Di fronte al verdetto di primo grado che riconosceva in pieno le ragioni dei cittadini ricorrenti, il Comune di Rieti ha deciso di ricorrere in Commissione Tributaria Regionale affidando il caso ad un rinomato Studio Legale di Palermo.
La Federconsumatori, in questa circostanza, ha consigliato ad i suoi iscritti di non costituirsi in secondo grado per evitare ulteriori costi ingiustificati, dunque, si è preferito attendere la sentenza sul ricorso del Comune fiduciosi in una puntuale conferma della decisione di primo grado.
Così è stato, infatti, la Commissione Tributaria Regionale si è espressa dando ancora una volta torto all’Amministrazione Comunale di Rieti.
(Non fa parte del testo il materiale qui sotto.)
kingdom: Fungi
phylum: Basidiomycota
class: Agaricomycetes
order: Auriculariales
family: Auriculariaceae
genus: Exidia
Ora il Comune di Rieti, come si legge dalla stampa di questi giorni, annuncia di voler proporre, “per una questione di principio”, l’ennesimo ricorso, e questa volta sarà investita della decisione la Suprema Corte di Cassazione.
L’amministrazione Comunale precisa anche, secondo noi con ottimismo, che “gli ulteriori costi (stimati, in circa 10.000 €) non faranno certo saltare le casse dell’erario”.
Sicuramente non salteranno le casse dell’erario per questa cifra ma appare anche evidente quanto sia semplice per il Comune di Rieti decidere di litigare potendo utilizzare i soldi dei contribuenti e quanto sia invece difficile per il cittadino opporsi, visto che quest’ultimo dovrebbe utilizzare quegli stessi soldi che in tanti casi non possiede e considerando anche che questa lite sostenuta ora dal Comune di Rieti, “per questioni di principio”, potrebbe addirittura diventare infinita.
Speriamo che nei prossimi giorni, sbollita la rabbia del momento, la nostra Amministrazione Comunale possa esprimere una valutazione più serena ed obiettiva circa le decisioni da prendere rispetto al caso in questione, in vista soprattutto di un superiore interesse pubblico e magari tenendo anche presente, oltre alle citate questioni di principio, i costi sin qui sostenuti che, forse a conti fatti, hanno già abbondantemente superato i ricavi attesi.
In ogni caso, la Federconsumatori garantirà, ai cittadini coinvolti, come ha fatto sino ad ora, la disponibilità e la presenza attenta dei suoi legali sull’evolversi della vicenda.